● Required action
Retype only what runs from the beginning of the data through the line with "create and manage"; please omit the pictures and keep every line exact.

Collected data
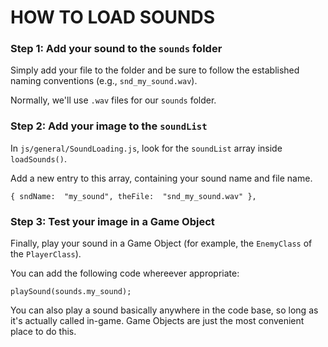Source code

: # HOW TO LOAD SOUNDS

### Step 1: Add your sound to the `sounds` folder

Simply add your file to the folder and be sure to follow the established naming conventions (e.g., `snd_my_sound.wav`).

Normally, we'll use `.wav` files for our `sounds` folder.

### Step 2: Add your image to the `soundList`

In `js/general/SoundLoading.js`, look for the `soundList` array inside `loadSounds()`.

Add a new entry to this array, containing your sound name and file name.

    { sndName:  "my_sound", theFile:  "snd_my_sound.wav" },

### Step 3: Test your image in a Game Object

Finally, play your sound in a Game Object (for example, the `EnemyClass` of the `PlayerClass`).

You can add the following code whereever appropriate:

    playSound(sounds.my_sound);

You can also play a sound basically anywhere in the code base, so long as it's actually called in-game. Game Objects are just the most convenient place to do this.
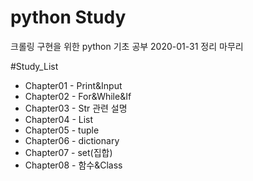 # python Study

크롤링 구현을 위한 python 기초 공부
2020-01-31 정리 마무리

#Study_List

- Chapter01 - Print&Input
- Chapter02 - For&While&If
- Chapter03 - Str 관련 설명
- Chapter04 - List
- Chapter05 - tuple
- Chapter06 - dictionary
- Chapter07 - set(집합)
- Chapter08 - 함수&Class

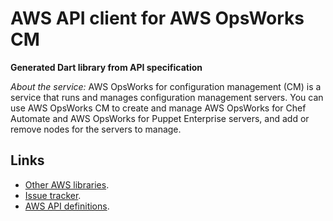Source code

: # AWS API client for AWS OpsWorks CM

**Generated Dart library from API specification**

*About the service:*
AWS OpsWorks for configuration management (CM) is a service that runs and
manages configuration management servers. You can use AWS OpsWorks CM to
create and manage AWS OpsWorks for Chef Automate and AWS OpsWorks for Puppet
Enterprise servers, and add or remove nodes for the servers to manage.

## Links

- [Other AWS libraries](https://github.com/agilord/aws_client/tree/master/generated).
- [Issue tracker](https://github.com/agilord/aws_client/issues).
- [AWS API definitions](https://github.com/aws/aws-sdk-js/tree/master/apis).
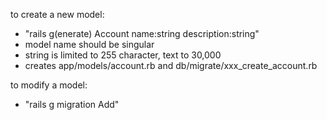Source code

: to create a new model:
- "rails g(enerate) Account name:string description:string"
- model name should be singular
- string is limited to 255 character, text to 30,000
- creates app/models/account.rb and db/migrate/xxx_create_account.rb

to modify a model:
- "rails g migration Add"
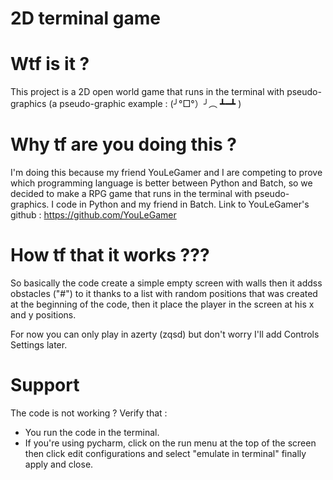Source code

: # 2D terminal game
# Wtf is it ?
This project is a 2D open world game that runs in the terminal with pseudo-graphics (a pseudo-graphic example : (╯°□°）╯︵ ┻━┻ )

# Why tf are you doing this ?
I'm doing this because my friend YouLeGamer and I are competing to prove which programming language is better between Python and Batch, so we decided to make a RPG game that runs in the terminal with pseudo-graphics. I code in Python and my friend in Batch.
Link to YouLeGamer's github : https://github.com/YouLeGamer

# How tf that it works ???
So basically the code create a simple empty screen with walls then it addss obstacles ("#") to it thanks to a list with random positions that was created at the beginning of the code, then it place the player in the screen at his x and y positions.

For now you can only play in azerty (zqsd) but don't worry I'll add Controls Settings later.

# Support
The code is not working ?
Verify that :
- You run the code in the terminal.
- If you're using pycharm, click on the run menu at the top of the screen then click edit configurations and select "emulate in terminal" finally apply and close.
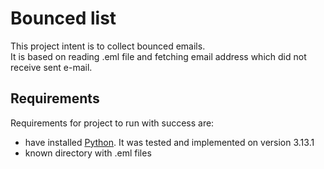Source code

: # Bounced list
This project intent is to collect bounced emails. <br>
It is based on reading .eml file and fetching email address which did not receive sent e-mail.

## Requirements
Requirements for project to run with success are:
- have installed [Python](https://www.python.org/downloads/). It was tested and implemented on version 3.13.1
- known directory with .eml files
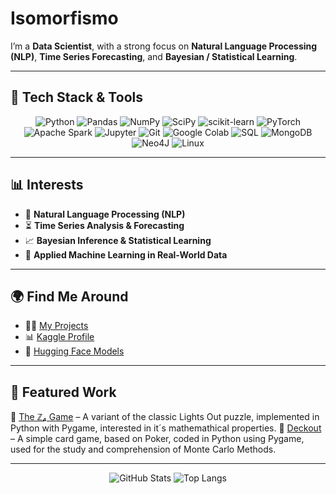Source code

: # Isomorfismo 

I’m a **Data Scientist**, with a strong focus on **Natural Language Processing (NLP)**, **Time Series Forecasting**, and **Bayesian / Statistical Learning**.  

---

## 🚀 Tech Stack & Tools  

<div align="center">

![Python](https://img.shields.io/badge/-Python-3776AB?style=for-the-badge&logo=python&logoColor=white)
![Pandas](https://img.shields.io/badge/-Pandas-150458?style=for-the-badge&logo=pandas&logoColor=white)
![NumPy](https://img.shields.io/badge/-NumPy-013243?style=for-the-badge&logo=numpy&logoColor=white)
![SciPy](https://img.shields.io/badge/-SciPy-8CAAE6?style=for-the-badge&logo=scipy&logoColor=white)
![scikit-learn](https://img.shields.io/badge/-scikit--learn-F7931E?style=for-the-badge&logo=scikitlearn&logoColor=white)
![PyTorch](https://img.shields.io/badge/-PyTorch-EE4C2C?style=for-the-badge&logo=pytorch&logoColor=white)
![Apache Spark](https://img.shields.io/badge/-Apache%20Spark-E25A1C?style=for-the-badge&logo=apachespark&logoColor=white)
![Jupyter](https://img.shields.io/badge/-Jupyter-F37626?style=for-the-badge&logo=jupyter&logoColor=white)
![Git](https://img.shields.io/badge/-Git-F05032?style=for-the-badge&logo=git&logoColor=white)
![Google Colab](https://img.shields.io/badge/-Google_Colab-F9AB00?style=for-the-badge&logo=googlecolab&logoColor=white)
![SQL](https://img.shields.io/badge/-SQL-4479A1?style=for-the-badge&logo=postgresql&logoColor=white)
![MongoDB](https://img.shields.io/badge/-MongoDB-47A248?style=for-the-badge&logo=mongodb&logoColor=white)
![Neo4J](https://img.shields.io/badge/-Neo4j-008CC1?style=for-the-badge&logo=neo4j&logoColor=white)
![Linux](https://img.shields.io/badge/-Linux-20b5e9?style=for-the-badge&logo=linux&logoColor=white)

</div>

---

## 📊 Interests  

- 🧠 **Natural Language Processing (NLP)**  
- ⏳ **Time Series Analysis & Forecasting**  
- 📈 **Bayesian Inference & Statistical Learning**
- 🤖 **Applied Machine Learning in Real-World Data**  

---

## 🌍 Find Me Around  

- 🧑‍💻 [My Projects](https://github.com/Isomorfismo?tab=repositories)  
- 📊 [Kaggle Profile](https://www.kaggle.com/isomorfismo)  
- 🤗 [Hugging Face Models](https://huggingface.co/Isomorfismo)  

---

## 📌 Featured Work  

🔹 [The ℤ₄ Game](https://github.com/Isomorfismo/Z4_Game) – A variant of the classic Lights Out puzzle, implemented in Python with Pygame, interested in it´s mathemathical properties.
🔹 [Deckout](https://github.com/Isomorfismo/Deckout) – A simple card game, based on Poker, coded in Python using Pygame, used for the study and comprehension of Monte Carlo Methods.

---

<p align="center">
  <img src="https://github-readme-stats.vercel.app/api?username=Isomorfismo&rank_icon=github&show_icons=true&theme=transparent&hide_border=true" alt="GitHub Stats" />
   <img src="https://github-readme-stats.vercel.app/api/top-langs/?username=Isomorfismo&show_icons=true&theme=transparent&hide_border=true" alt="Top Langs")

</p>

● The answer
Source code

: # HOW TO LOAD SOUNDS

### Step 1: Add your sound to the `sounds` folder

Simply add your file to the folder and be sure to follow the established naming conventions (e.g., `snd_my_sound.wav`).

Normally, we'll use `.wav` files for our `sounds` folder.

### Step 2: Add your image to the `soundList`

In `js/general/SoundLoading.js`, look for the `soundList` array inside `loadSounds()`.

Add a new entry to this array, containing your sound name and file name.

    { sndName:  "my_sound", theFile:  "snd_my_sound.wav" },

### Step 3: Test your image in a Game Object

Finally, play your sound in a Game Object (for example, the `EnemyClass` of the `PlayerClass`).

You can add the following code whereever appropriate:

    playSound(sounds.my_sound);

You can also play a sound basically anywhere in the code base, so long as it's actually called in-game. Game Objects are just the most convenient place to do this.
 # python Study

크롤링 구현을 위한 python 기초 공부
2020-01-31 정리 마무리

#Study_List

- Chapter01 - Print&Input
- Chapter02 - For&While&If
- Chapter03 - Str 관련 설명
- Chapter04 - List
- Chapter05 - tuple
- Chapter06 - dictionary
- Chapter07 - set(집합)
- Chapter08 - 함수&Class

Source code

: # AWS API client for AWS OpsWorks CM

**Generated Dart library from API specification**

*About the service:*
AWS OpsWorks for configuration management (CM) is a service that runs and
manages configuration management servers. You can use AWS OpsWorks CM to
create and manage AWS OpsWorks for Chef Automate and AWS OpsWorks for Puppet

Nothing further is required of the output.